=== ASSIGNMENT ===
Write out each record a second time, exactly.

=== SUPPLIED MATERIAL ===
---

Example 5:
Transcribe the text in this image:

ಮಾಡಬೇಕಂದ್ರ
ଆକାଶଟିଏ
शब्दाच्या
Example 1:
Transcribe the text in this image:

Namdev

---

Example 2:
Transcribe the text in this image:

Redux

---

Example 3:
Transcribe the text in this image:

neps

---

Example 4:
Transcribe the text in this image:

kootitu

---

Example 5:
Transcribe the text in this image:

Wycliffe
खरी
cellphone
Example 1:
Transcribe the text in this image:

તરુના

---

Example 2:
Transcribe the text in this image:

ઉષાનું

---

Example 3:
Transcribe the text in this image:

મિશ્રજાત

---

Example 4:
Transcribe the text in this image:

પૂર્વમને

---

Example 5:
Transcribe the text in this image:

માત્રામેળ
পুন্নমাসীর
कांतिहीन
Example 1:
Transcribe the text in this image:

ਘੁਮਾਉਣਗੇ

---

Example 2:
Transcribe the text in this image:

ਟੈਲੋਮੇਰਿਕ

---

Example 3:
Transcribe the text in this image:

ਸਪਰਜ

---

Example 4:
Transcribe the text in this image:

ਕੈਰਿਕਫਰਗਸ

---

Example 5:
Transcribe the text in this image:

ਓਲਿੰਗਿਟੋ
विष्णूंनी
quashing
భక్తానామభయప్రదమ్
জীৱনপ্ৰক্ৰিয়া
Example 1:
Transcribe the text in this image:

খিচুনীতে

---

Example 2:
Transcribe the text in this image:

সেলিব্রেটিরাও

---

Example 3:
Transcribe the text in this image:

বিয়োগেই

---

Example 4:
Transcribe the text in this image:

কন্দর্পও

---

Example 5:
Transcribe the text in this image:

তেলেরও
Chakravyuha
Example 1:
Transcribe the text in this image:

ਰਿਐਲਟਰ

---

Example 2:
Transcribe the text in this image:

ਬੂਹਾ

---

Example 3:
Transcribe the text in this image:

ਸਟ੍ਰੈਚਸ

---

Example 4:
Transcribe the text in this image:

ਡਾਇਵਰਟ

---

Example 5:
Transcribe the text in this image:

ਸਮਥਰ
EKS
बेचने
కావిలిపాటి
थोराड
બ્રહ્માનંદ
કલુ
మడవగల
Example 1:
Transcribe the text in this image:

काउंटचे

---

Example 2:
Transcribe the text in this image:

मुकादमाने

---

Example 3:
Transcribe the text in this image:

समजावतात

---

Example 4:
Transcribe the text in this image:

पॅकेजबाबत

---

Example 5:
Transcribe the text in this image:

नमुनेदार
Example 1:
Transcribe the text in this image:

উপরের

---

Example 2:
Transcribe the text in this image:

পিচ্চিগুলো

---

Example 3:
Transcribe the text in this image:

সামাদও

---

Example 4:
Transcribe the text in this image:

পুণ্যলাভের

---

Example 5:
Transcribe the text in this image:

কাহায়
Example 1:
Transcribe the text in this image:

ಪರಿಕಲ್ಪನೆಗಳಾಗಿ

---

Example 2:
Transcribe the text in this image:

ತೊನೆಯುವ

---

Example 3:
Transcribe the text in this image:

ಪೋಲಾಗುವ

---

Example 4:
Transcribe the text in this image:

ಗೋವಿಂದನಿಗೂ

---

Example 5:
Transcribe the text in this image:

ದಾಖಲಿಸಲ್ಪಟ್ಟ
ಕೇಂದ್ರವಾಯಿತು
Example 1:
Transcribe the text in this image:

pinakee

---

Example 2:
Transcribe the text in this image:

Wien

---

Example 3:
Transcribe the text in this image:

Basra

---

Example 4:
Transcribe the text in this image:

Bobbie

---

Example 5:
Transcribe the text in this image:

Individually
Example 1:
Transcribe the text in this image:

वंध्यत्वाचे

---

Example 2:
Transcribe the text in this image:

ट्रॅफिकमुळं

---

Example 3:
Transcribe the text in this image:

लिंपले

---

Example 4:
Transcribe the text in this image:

=== WRITTEN RESPONSE ===
---

Example 5:
Transcribe the text in this image:

ಮಾಡಬೇಕಂದ್ರ
ଆକାଶଟିଏ
शब्दाच्या
Example 1:
Transcribe the text in this image:

Namdev

---

Example 2:
Transcribe the text in this image:

Redux

---

Example 3:
Transcribe the text in this image:

neps

---

Example 4:
Transcribe the text in this image:

kootitu

---

Example 5:
Transcribe the text in this image:

Wycliffe
खरी
cellphone
Example 1:
Transcribe the text in this image:

તરુના

---

Example 2:
Transcribe the text in this image:

ઉષાનું

---

Example 3:
Transcribe the text in this image:

મિશ્રજાત

---

Example 4:
Transcribe the text in this image:

પૂર્વમને

---

Example 5:
Transcribe the text in this image:

માત્રામેળ
পুন্নমাসীর
कांतिहीन
Example 1:
Transcribe the text in this image:

ਘੁਮਾਉਣਗੇ

---

Example 2:
Transcribe the text in this image:

ਟੈਲੋਮੇਰਿਕ

---

Example 3:
Transcribe the text in this image:

ਸਪਰਜ

---

Example 4:
Transcribe the text in this image:

ਕੈਰਿਕਫਰਗਸ

---

Example 5:
Transcribe the text in this image:

ਓਲਿੰਗਿਟੋ
विष्णूंनी
quashing
భక్తానామభయప్రదమ్
জীৱনপ্ৰক্ৰিয়া
Example 1:
Transcribe the text in this image:

খিচুনীতে

---

Example 2:
Transcribe the text in this image:

সেলিব্রেটিরাও

---

Example 3:
Transcribe the text in this image:

বিয়োগেই

---

Example 4:
Transcribe the text in this image:

কন্দর্পও

---

Example 5:
Transcribe the text in this image:

তেলেরও
Chakravyuha
Example 1:
Transcribe the text in this image:

ਰਿਐਲਟਰ

---

Example 2:
Transcribe the text in this image:

ਬੂਹਾ

---

Example 3:
Transcribe the text in this image:

ਸਟ੍ਰੈਚਸ

---

Example 4:
Transcribe the text in this image:

ਡਾਇਵਰਟ

---

Example 5:
Transcribe the text in this image:

ਸਮਥਰ
EKS
बेचने
కావిలిపాటి
थोराड
બ્રહ્માનંદ
કલુ
మడవగల
Example 1:
Transcribe the text in this image:

काउंटचे

---

Example 2:
Transcribe the text in this image:

मुकादमाने

---

Example 3:
Transcribe the text in this image:

समजावतात

---

Example 4:
Transcribe the text in this image:

पॅकेजबाबत

---

Example 5:
Transcribe the text in this image:

नमुनेदार
Example 1:
Transcribe the text in this image:

উপরের

---

Example 2:
Transcribe the text in this image:

পিচ্চিগুলো

---

Example 3:
Transcribe the text in this image:

সামাদও

---

Example 4:
Transcribe the text in this image:

পুণ্যলাভের

---

Example 5:
Transcribe the text in this image:

কাহায়
Example 1:
Transcribe the text in this image:

ಪರಿಕಲ್ಪನೆಗಳಾಗಿ

---

Example 2:
Transcribe the text in this image:

ತೊನೆಯುವ

---

Example 3:
Transcribe the text in this image:

ಪೋಲಾಗುವ

---

Example 4:
Transcribe the text in this image:

ಗೋವಿಂದನಿಗೂ

---

Example 5:
Transcribe the text in this image:

ದಾಖಲಿಸಲ್ಪಟ್ಟ
ಕೇಂದ್ರವಾಯಿತು
Example 1:
Transcribe the text in this image:

pinakee

---

Example 2:
Transcribe the text in this image:

Wien

---

Example 3:
Transcribe the text in this image:

Basra

---

Example 4:
Transcribe the text in this image:

Bobbie

---

Example 5:
Transcribe the text in this image:

Individually
Example 1:
Transcribe the text in this image:

वंध्यत्वाचे

---

Example 2:
Transcribe the text in this image:

ट्रॅफिकमुळं

---

Example 3:
Transcribe the text in this image:

लिंपले

---

Example 4:
Transcribe the text in this image:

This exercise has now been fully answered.